The next step was to place on the market the stock in what was now a primeval conglomerate. In 1719, this was done with a more visible, audible and at times violent response than ever bbefore or possibly since. The jam of people seeking to buy the stock was dense; the din of the sale was deafening. Transactions were in the old bourse in the Rue Quincampoix. (Later they were moved to the Place Vendôme and finally to the grounds of the Hôtel Soissons.) The value of adjacent property rose sharply from the demand of people seeking to be close to the action. The shares rose phenomenally in value. Men who had invested a few thousands early in the year were worth millions in a matter of weeks or months. Those so transformed were called millionaires; it is to that year, evidently, that we owe this useful French word. As the year passed, more and more stock in the conglomerate was fed out to the investors.

Meanwhile the Banque Royale was also steadily increasing its loans and therewith the notes in which they were taken away. In the spring of 1719, it had some 100 million livres in notes outstanding; by midsummer there were 300 million more. In the last six months of 1719, another 800 million were issued.

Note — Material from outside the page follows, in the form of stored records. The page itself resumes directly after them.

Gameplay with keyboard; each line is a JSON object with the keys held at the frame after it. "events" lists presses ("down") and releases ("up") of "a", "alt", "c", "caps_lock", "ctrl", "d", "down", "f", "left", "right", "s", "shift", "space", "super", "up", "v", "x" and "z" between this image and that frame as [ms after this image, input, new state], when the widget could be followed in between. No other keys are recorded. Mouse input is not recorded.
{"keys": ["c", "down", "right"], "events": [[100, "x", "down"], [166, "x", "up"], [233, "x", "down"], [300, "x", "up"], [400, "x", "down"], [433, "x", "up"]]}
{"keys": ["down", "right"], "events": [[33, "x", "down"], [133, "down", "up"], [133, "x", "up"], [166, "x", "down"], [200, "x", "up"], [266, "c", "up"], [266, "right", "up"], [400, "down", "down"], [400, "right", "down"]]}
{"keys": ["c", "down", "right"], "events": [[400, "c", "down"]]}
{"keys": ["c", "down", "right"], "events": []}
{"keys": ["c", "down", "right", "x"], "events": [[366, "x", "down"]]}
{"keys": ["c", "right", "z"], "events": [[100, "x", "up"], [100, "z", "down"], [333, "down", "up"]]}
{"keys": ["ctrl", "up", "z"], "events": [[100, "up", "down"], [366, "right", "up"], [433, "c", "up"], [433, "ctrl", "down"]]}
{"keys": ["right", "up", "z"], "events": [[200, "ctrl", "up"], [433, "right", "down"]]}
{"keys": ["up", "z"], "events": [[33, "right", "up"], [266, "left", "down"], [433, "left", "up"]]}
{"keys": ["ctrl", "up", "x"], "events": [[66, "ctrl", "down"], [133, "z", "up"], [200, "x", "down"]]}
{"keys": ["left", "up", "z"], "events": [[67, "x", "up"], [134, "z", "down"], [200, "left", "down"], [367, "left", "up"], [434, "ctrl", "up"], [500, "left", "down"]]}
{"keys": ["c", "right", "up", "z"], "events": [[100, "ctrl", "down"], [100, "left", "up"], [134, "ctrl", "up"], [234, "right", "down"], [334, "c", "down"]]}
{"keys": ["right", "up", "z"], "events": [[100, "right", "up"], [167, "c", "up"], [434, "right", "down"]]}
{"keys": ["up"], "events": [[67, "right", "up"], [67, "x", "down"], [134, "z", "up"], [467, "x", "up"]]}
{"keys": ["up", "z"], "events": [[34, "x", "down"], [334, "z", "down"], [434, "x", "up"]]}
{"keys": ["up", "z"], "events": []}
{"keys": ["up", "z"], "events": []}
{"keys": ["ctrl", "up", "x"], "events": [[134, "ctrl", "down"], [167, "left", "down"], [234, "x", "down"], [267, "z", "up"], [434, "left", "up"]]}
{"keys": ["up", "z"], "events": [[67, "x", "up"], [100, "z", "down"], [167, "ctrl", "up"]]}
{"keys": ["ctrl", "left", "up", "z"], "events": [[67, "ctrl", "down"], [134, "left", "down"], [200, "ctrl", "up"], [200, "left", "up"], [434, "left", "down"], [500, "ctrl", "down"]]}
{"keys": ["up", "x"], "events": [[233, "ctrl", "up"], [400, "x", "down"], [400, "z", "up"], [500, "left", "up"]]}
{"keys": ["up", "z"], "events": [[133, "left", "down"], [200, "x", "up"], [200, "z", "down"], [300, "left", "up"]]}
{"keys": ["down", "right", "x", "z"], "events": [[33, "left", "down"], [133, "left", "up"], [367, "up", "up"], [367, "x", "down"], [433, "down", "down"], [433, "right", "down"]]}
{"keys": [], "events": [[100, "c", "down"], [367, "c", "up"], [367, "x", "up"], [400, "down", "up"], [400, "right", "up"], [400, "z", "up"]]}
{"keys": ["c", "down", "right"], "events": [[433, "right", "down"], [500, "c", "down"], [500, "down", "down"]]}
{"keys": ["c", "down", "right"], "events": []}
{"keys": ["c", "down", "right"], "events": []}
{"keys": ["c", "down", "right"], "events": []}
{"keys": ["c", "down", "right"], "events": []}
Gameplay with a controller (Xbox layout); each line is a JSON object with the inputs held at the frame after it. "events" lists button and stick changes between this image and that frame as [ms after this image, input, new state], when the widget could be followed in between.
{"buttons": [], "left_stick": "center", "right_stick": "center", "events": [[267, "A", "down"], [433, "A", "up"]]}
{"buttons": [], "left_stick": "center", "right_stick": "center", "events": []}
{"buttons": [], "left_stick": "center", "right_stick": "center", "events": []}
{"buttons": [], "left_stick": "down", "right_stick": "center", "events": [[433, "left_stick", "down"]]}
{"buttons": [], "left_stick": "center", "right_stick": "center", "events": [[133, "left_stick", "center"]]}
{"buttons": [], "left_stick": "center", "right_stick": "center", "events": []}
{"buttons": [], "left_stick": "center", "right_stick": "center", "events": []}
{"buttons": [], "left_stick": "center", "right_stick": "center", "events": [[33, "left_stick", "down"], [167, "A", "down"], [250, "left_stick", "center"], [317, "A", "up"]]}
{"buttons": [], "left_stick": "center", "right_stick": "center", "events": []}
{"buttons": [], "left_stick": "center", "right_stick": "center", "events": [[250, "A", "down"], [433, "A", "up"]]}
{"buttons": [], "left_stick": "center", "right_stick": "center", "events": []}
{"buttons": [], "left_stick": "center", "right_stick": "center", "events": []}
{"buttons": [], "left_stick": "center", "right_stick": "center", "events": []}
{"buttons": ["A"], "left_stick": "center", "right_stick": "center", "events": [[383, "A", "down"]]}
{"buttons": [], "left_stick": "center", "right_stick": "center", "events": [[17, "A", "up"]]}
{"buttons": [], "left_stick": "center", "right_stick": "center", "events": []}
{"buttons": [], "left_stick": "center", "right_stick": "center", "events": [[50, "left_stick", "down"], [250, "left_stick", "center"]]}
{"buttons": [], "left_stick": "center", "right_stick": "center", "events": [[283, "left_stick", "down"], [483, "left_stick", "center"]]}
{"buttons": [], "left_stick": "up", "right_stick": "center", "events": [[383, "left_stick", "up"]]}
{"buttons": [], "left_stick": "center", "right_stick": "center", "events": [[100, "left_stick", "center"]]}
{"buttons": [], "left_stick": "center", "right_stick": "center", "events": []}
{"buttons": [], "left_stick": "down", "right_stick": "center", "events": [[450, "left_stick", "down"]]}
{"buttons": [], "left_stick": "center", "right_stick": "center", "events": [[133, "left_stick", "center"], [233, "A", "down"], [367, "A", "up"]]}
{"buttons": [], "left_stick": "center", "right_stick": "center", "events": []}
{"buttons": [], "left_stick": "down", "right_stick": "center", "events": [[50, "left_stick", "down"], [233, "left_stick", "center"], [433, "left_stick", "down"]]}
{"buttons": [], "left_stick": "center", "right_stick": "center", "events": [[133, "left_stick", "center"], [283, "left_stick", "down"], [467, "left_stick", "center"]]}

The sale of stock, it might be assumed, was creating a vast fund for the development of the Louisiana wilderness. Alas, it was not. By a beneficial arrangement with the Regent, the proceeds of the sale of the Mississippi stock went not to the Mississippi but as loans to pay the expenses of the government of France. Only the interest on the loans was available for colonial development and to mine the gold that would go into the Banque Royale reserves. To simplify slightly, Law was lending notes of the Banque Royale to the government (or to private borrowers) which then passed them on to people in payment of government debts or expenses. These notes were then used by the recipients to buy stock in the Mississippi Company, the proceeds from which went to the government to pay expenses and pay off creditors who then used the notes to buy more stock, the proceeds from which were used to meet more government expenditures and pay off more public creditors. And so it continued, each cycle being larger than the one before.

...

The notes, needless to say, were the problem. Early in 1720, the Prince de Conti, offended it is said by his inability to buy stock at a price he considered right, sent a bunch of the notes to the Banque Royale to be redeemed in hard currency. They were a sizable package; three wagons were sent to carry back the gold and silver. Law appealed to the Regent, who ordered the Prince to turn back a considerable share of the metal he had thus received in exchange. But others, acting out of a deeper insight, were busy getting Law's paper into metal and the metal into England and Holland. One, a jobber named Vermalet, "procured gold and silver coin to the amount of nearly a million livres, which he packed in a farmer's cart, and covered with hay and cow-dung. He then disguised himself in the dirty smock-frock, or 'blouse', of a peasant and drove his precious load in safety into Belgium."

Presently it was neccessary to restrict the payment of specie in return for the notes -- the enduring signal that the boom was over. Later Law took a further and far stronger step -- in his new official capacity he forbade, except in small quantities, the possession of gold and silver and extended the prohibition to jewelry. Informers were invited to share in any hoards they might report. Meanwhile at the Banque Royale in Paris there was now an even greater jam of people, these wanting not securities or notes but hard money; on one day in July 1720 so great was the crowd that fifteen people were squeezed to death. Or so it was said. Law was no longer a financial genius; exposed to the paris mob, it was now known, no sizable fragment of him would have remained. Accordingly, the Regent kept him out of sight, then got him out of France.